Here are some Frequently Asked Questions on Assignment Operator in Python:

Q1 – Can I use the assignment operator to assign multiple values to multiple variables at once?
Ans – Yes, you can use the assignment operator to assign multiple values to multiple variables at once, separated by commas. For example, "x, y, z = 1, 2, 3" would assign the value 1 to x, 2 to y, and 3 to z.

Q2 – Is it possible to chain assignment operators in Python?
Ans – Yes, you can chain assignment operators in Python to perform multiple operations in one line of code. For example, "x = y = z = 1" would assign the value 1 to all three variables.

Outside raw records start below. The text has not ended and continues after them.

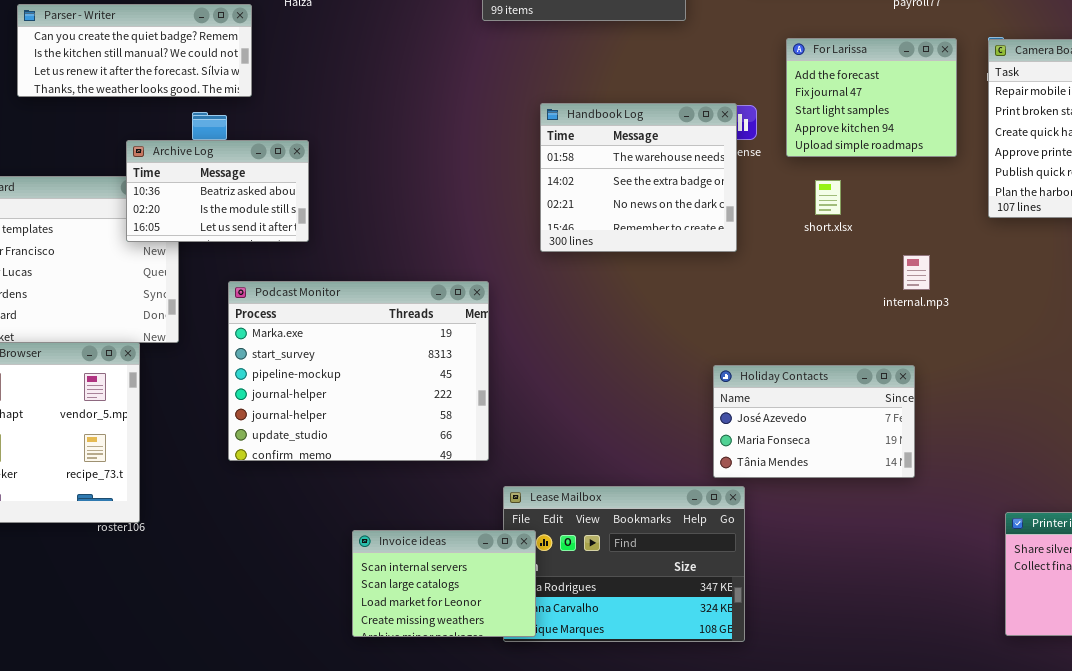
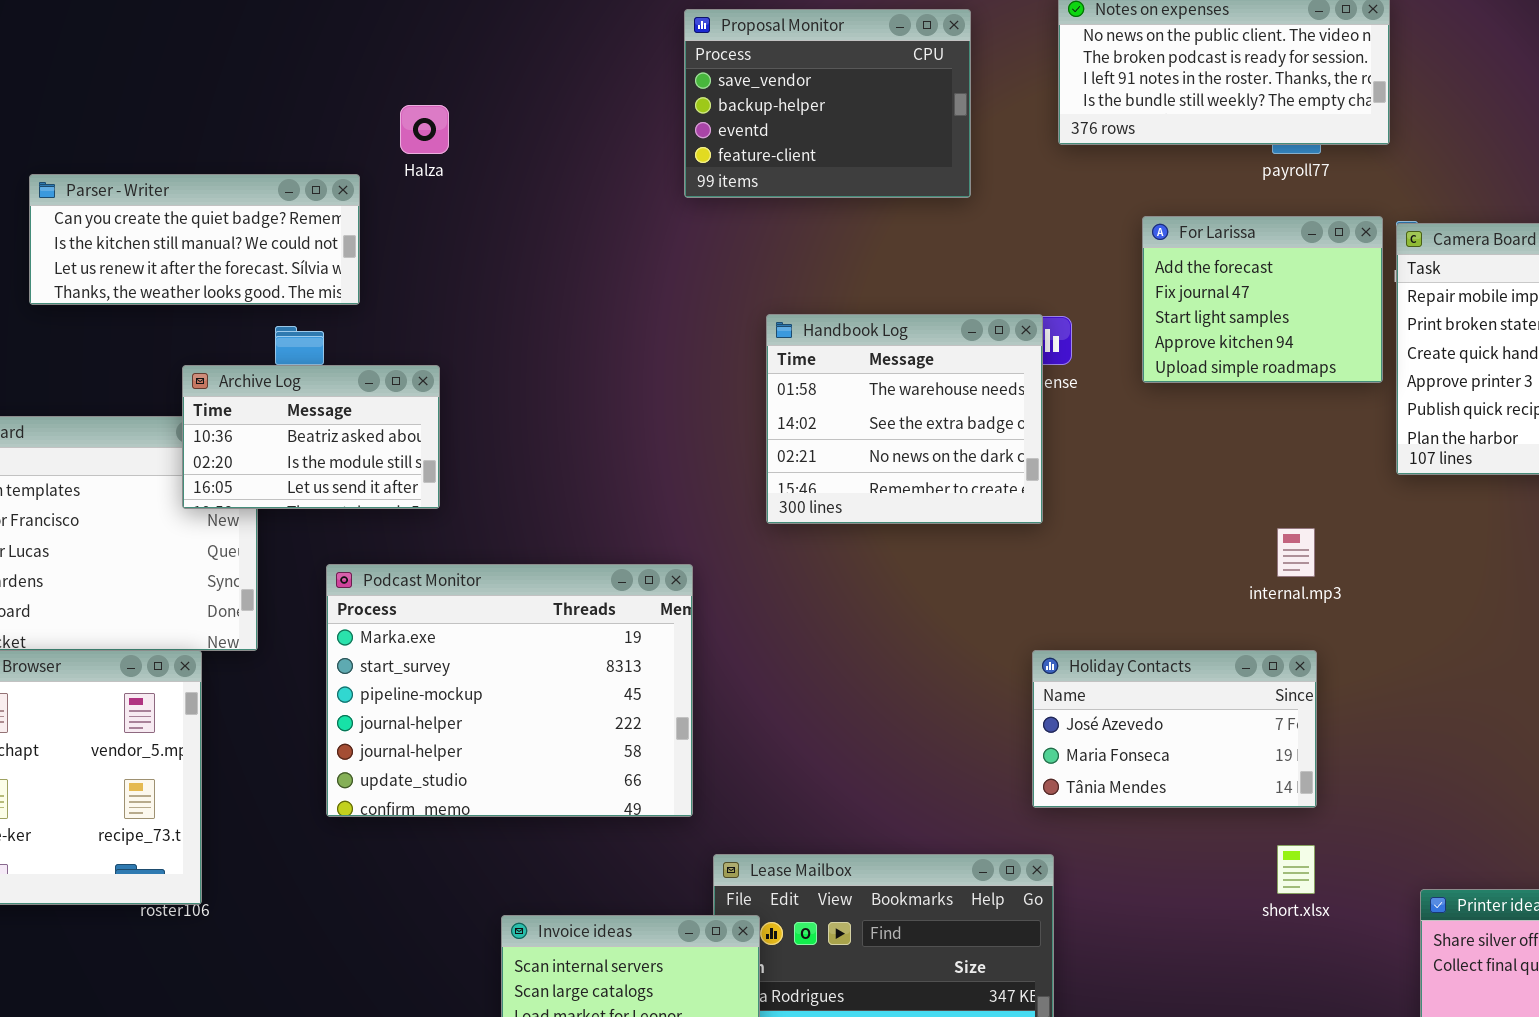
For Larissa: [786,38,957,157] -> [1142,216,1383,383], moved
short.xlsx: [815,180,841,215] -> [1277,845,1315,894], moved
Holiday Contacts: [713,365,915,478] -> [1032,650,1317,808], moved

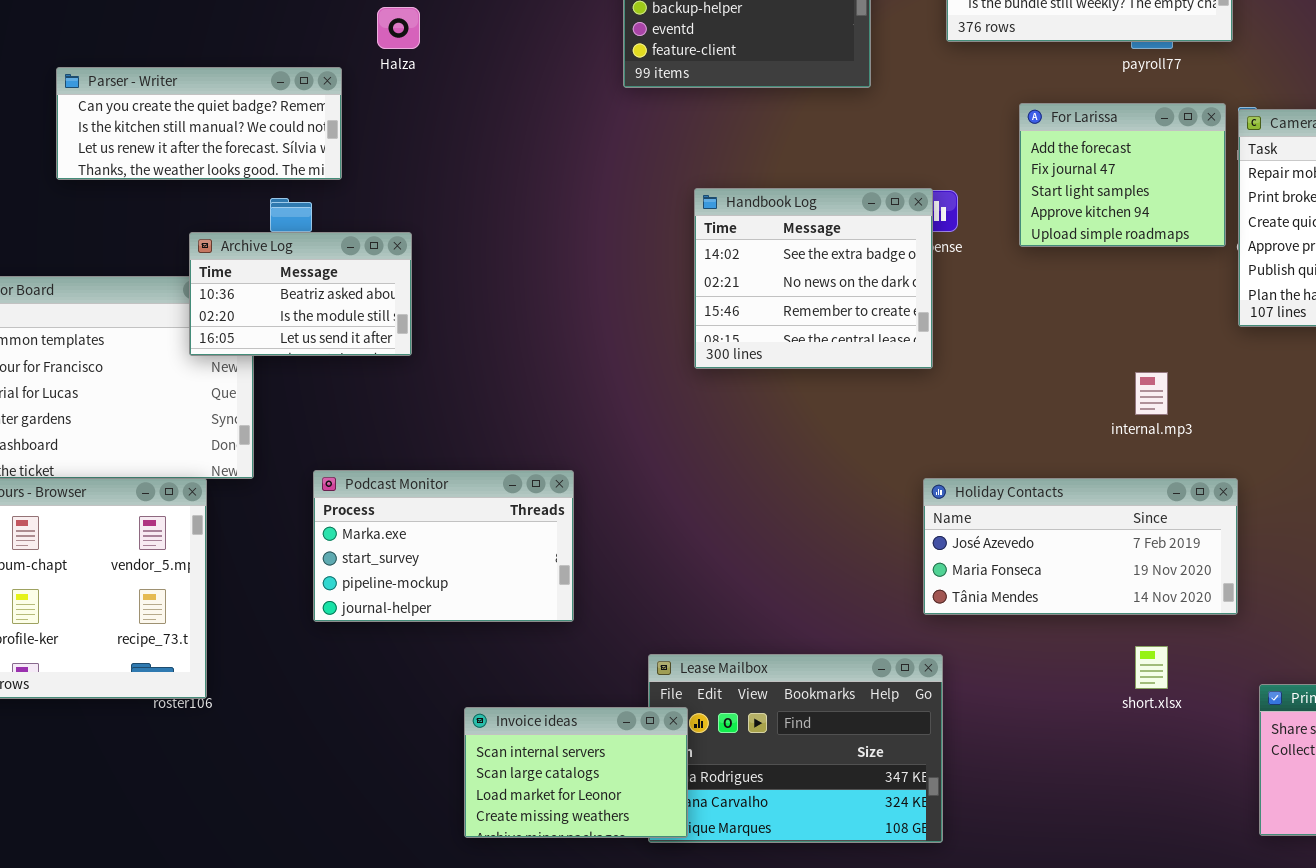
Handbook Log: [766,314,1043,524] -> [694,188,933,369], scrolled down 1 row
Podcast Monitor: [326,564,693,817] -> [313,470,574,622], resized
Holiday Contacts: [1032,650,1317,808] -> [923,478,1238,615], resized

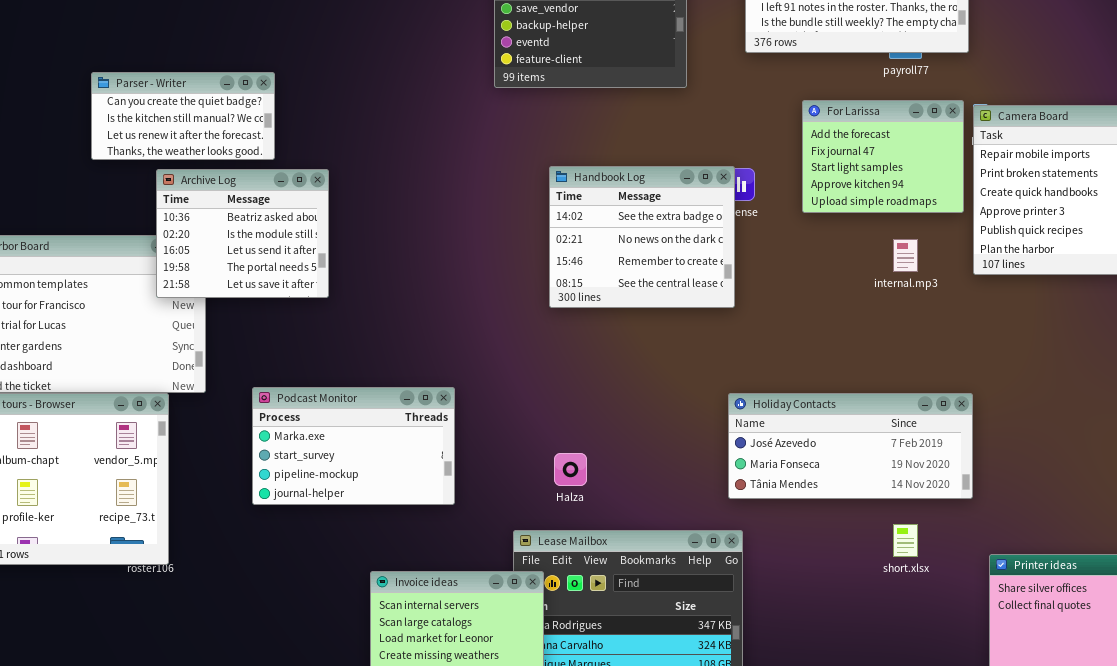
Halza: [377,7,420,49] -> [554,453,587,486], moved
Parser - Writer: [56,67,342,180] -> [91,72,275,160], resized
Archive Log: [189,232,412,356] -> [156,169,329,298], resized
internal.mp3: [1135,372,1168,415] -> [893,239,918,272], moved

Q3 – How do I perform a conditional assignment in Python?
Ans – To perform a conditional assignment in Python, you can use the ternary operator. For example, "x = a (if a > b) else b" would assign the value of a to x if a is greater than b, otherwise it would assign the value of b to x.

Q4 – What happens if I use an undefined variable in an assignment operation in Python?
Ans – If you use an undefined variable in an assignment operation in Python, you will get a NameError. Make sure you have defined the variable before trying to assign a value to it.

Q5 – Can I use assignment operators with non-numeric data types in Python?
Ans – Yes, you can use assignment operators with non-numeric data types in Python, such as strings or lists. For example, "my_list += [4, 5, 6]" would append the values 4, 5, and 6 to the end of the list named my_list.